Defense

Three quarters of Americans fear a major war: NBC survey

Key Points
  • 76 percent of Americans fear a major war in the next four years, an NBC News poll found.
  • "Very worried" or "somewhat worried" respondents are up 10 percent from a February survey.
  • Both Democrat- and GOP-affiliated Americans rank North Korea as the most immediate concern to national security.
This undated picture released from North Korea's official Korean Central News Agency (KCNA) on May 5, 2017 shows North Korean leader Kim Jong-Un inspecting the defence detachment on Jangjae Islet and the Hero Defence Detachment on Mu Islet.
STR | AFP | Getty Images

Even as health care dominates the political discussion in Washington, national security remains at the forefront of Americans' minds.

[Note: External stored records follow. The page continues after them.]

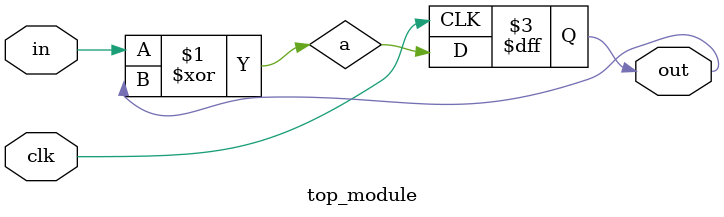
<source format=v>
module top_module (
    input clk,
    input in, 
    output out);
    wire a;
    assign a=in^out;
    always@(posedge clk)begin
        if(clk)
            out<=a;
        else
            out<=out;
    end
    
endmodule

</source>
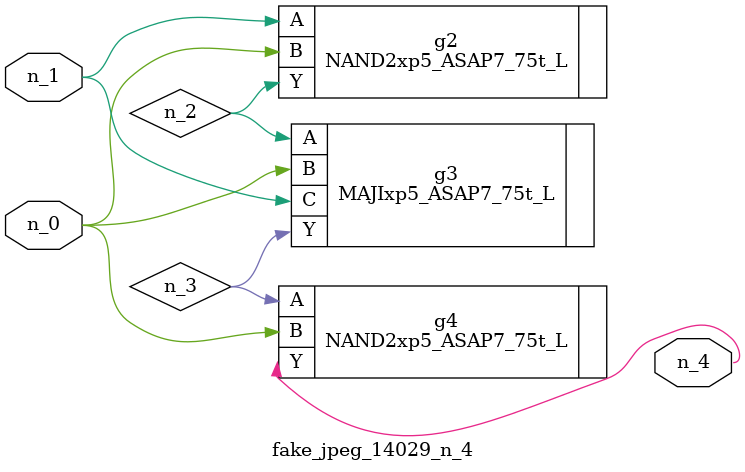
<source format=v>
module fake_jpeg_14029_n_4 (n_0, n_1, n_4);

input n_0;
input n_1;

output n_4;

wire n_2;
wire n_3;

NAND2xp5_ASAP7_75t_L g2 ( 
.A(n_1),
.B(n_0),
.Y(n_2)
);

MAJIxp5_ASAP7_75t_L g3 ( 
.A(n_2),
.B(n_0),
.C(n_1),
.Y(n_3)
);

NAND2xp5_ASAP7_75t_L g4 ( 
.A(n_3),
.B(n_0),
.Y(n_4)
);


endmodule
</source>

More than three quarters of Americans fear that the United States will enter into a major war sometime within the next four years, an NBC News national security poll found.

When asked how worried they are that the United States will become engaged in a major war in the next four years, 76 percent of an early July national sample of 5,347 adults polled responded that they were "very worried" or "somewhat worried," NBC News reported. That number represents a 10 percent shift from February, when more one third of respondents told NBC News they were "not too worried" or "not at all worried."

Further results from the survey found Americans concerned primarily with the national security threat posed by North Korea, with 41 percent calling the communist dictatorship the greatest immediate danger to the U.S. Comparatively, ISIS and Russia were the top concern for only 28 percent and 18 percent of Americans, respectively.

The threat from North Korea also rated as a bipartisan concern, which 45 percent of Republican and Republican-leaning respondents, and 42 percent of Democrat and Democrat-leaning respondents pointing to Kim Jong-Un's regime as the most immediate threat to the U.S.